Stored rows:
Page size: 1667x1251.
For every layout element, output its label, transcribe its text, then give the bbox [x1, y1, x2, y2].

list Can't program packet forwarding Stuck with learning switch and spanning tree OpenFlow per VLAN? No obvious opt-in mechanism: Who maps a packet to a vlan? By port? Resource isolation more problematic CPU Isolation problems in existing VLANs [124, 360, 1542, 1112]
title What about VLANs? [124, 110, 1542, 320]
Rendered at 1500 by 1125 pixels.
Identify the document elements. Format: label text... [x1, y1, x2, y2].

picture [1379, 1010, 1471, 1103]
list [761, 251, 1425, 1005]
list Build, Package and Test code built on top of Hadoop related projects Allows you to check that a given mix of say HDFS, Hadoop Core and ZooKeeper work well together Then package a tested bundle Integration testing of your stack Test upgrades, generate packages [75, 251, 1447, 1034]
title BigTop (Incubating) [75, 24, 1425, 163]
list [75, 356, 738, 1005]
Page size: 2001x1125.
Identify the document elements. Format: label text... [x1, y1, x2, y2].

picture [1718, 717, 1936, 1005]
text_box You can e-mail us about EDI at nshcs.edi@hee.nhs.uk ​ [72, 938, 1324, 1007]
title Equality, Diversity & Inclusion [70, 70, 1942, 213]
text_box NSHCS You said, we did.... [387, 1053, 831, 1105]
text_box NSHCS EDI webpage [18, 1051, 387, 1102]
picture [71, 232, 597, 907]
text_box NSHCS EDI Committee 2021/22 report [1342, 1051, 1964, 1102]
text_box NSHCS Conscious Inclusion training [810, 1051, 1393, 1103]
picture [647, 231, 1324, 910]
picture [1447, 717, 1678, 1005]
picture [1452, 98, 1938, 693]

Task brief:
Reproduce every line above verbatim, with no changes to wording, numbers, or order.

Task answer:
Page size: 1667x1251.
For every layout element, output its label, transcribe its text, then give the bbox [x1, y1, x2, y2].

list Can't program packet forwarding Stuck with learning switch and spanning tree OpenFlow per VLAN? No obvious opt-in mechanism: Who maps a packet to a vlan? By port? Resource isolation more problematic CPU Isolation problems in existing VLANs [124, 360, 1542, 1112]
title What about VLANs? [124, 110, 1542, 320]
Rendered at 1500 by 1125 pixels.
Identify the document elements. Format: label text... [x1, y1, x2, y2].

picture [1379, 1010, 1471, 1103]
list [761, 251, 1425, 1005]
list Build, Package and Test code built on top of Hadoop related projects Allows you to check that a given mix of say HDFS, Hadoop Core and ZooKeeper work well together Then package a tested bundle Integration testing of your stack Test upgrades, generate packages [75, 251, 1447, 1034]
title BigTop (Incubating) [75, 24, 1425, 163]
list [75, 356, 738, 1005]
Page size: 2001x1125.
Identify the document elements. Format: label text... [x1, y1, x2, y2].

picture [1718, 717, 1936, 1005]
text_box You can e-mail us about EDI at nshcs.edi@hee.nhs.uk ​ [72, 938, 1324, 1007]
title Equality, Diversity & Inclusion [70, 70, 1942, 213]
text_box NSHCS You said, we did.... [387, 1053, 831, 1105]
text_box NSHCS EDI webpage [18, 1051, 387, 1102]
picture [71, 232, 597, 907]
text_box NSHCS EDI Committee 2021/22 report [1342, 1051, 1964, 1102]
text_box NSHCS Conscious Inclusion training [810, 1051, 1393, 1103]
picture [647, 231, 1324, 910]
picture [1447, 717, 1678, 1005]
picture [1452, 98, 1938, 693]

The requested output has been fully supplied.